## 課題文
以下のすべての行を、一字一句変えずに書き写してください。ただし、画像は答えに入れないでください。

#### 演習用データ

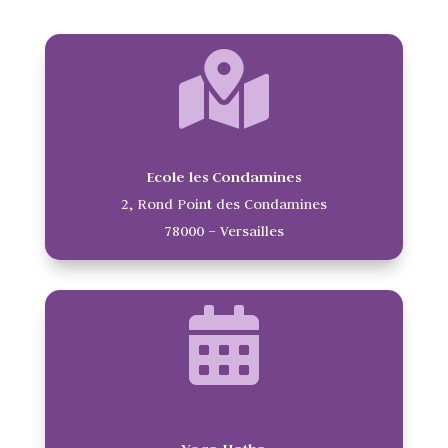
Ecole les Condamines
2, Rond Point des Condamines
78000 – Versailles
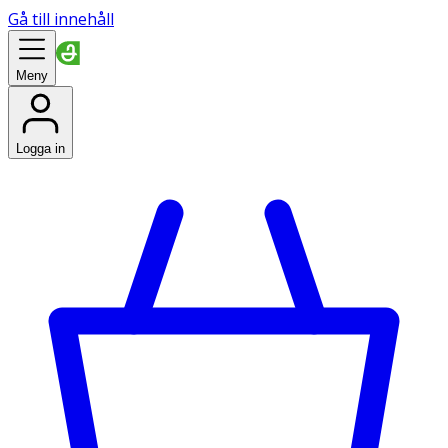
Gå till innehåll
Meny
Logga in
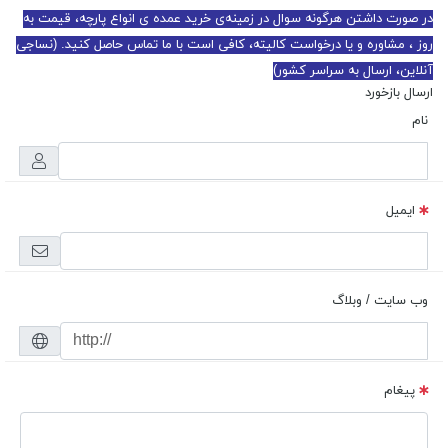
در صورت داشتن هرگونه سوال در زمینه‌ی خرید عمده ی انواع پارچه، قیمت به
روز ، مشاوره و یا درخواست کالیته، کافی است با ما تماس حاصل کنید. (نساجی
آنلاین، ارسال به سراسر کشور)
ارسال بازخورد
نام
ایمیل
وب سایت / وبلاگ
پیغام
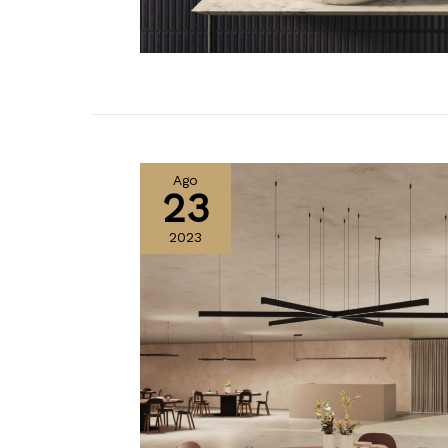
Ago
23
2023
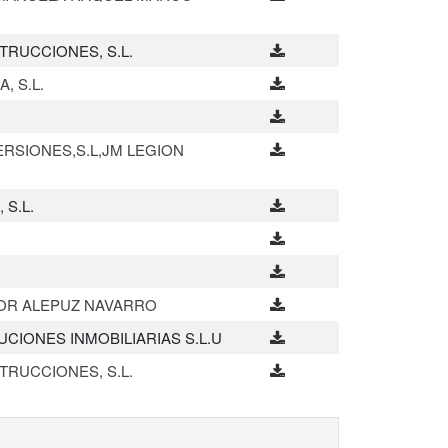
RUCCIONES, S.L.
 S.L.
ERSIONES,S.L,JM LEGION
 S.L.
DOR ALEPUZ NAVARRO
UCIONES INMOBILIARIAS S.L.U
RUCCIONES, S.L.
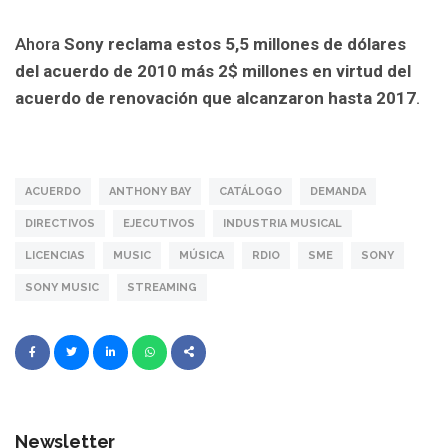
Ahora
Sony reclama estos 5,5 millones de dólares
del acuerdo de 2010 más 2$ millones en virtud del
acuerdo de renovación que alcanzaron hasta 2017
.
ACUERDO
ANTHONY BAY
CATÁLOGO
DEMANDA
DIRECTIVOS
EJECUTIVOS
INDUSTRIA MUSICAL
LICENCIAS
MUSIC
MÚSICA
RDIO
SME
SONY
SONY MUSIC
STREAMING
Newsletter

########

## 課題の解答
Ecole les Condamines
2, Rond Point des Condamines
78000 – Versailles
Gå till innehåll
Meny
Logga in
در صورت داشتن هرگونه سوال در زمینه‌ی خرید عمده ی انواع پارچه، قیمت به
روز ، مشاوره و یا درخواست کالیته، کافی است با ما تماس حاصل کنید. (نساجی
آنلاین، ارسال به سراسر کشور)
ارسال بازخورد
نام
ایمیل
وب سایت / وبلاگ
پیغام
Ago
23
2023
RUCCIONES, S.L.
 S.L.
ERSIONES,S.L,JM LEGION
 S.L.
DOR ALEPUZ NAVARRO
UCIONES INMOBILIARIAS S.L.U
RUCCIONES, S.L.
Ahora
Sony reclama estos 5,5 millones de dólares
del acuerdo de 2010 más 2$ millones en virtud del
acuerdo de renovación que alcanzaron hasta 2017
.
ACUERDO
ANTHONY BAY
CATÁLOGO
DEMANDA
DIRECTIVOS
EJECUTIVOS
INDUSTRIA MUSICAL
LICENCIAS
MUSIC
MÚSICA
RDIO
SME
SONY
SONY MUSIC
STREAMING
Newsletter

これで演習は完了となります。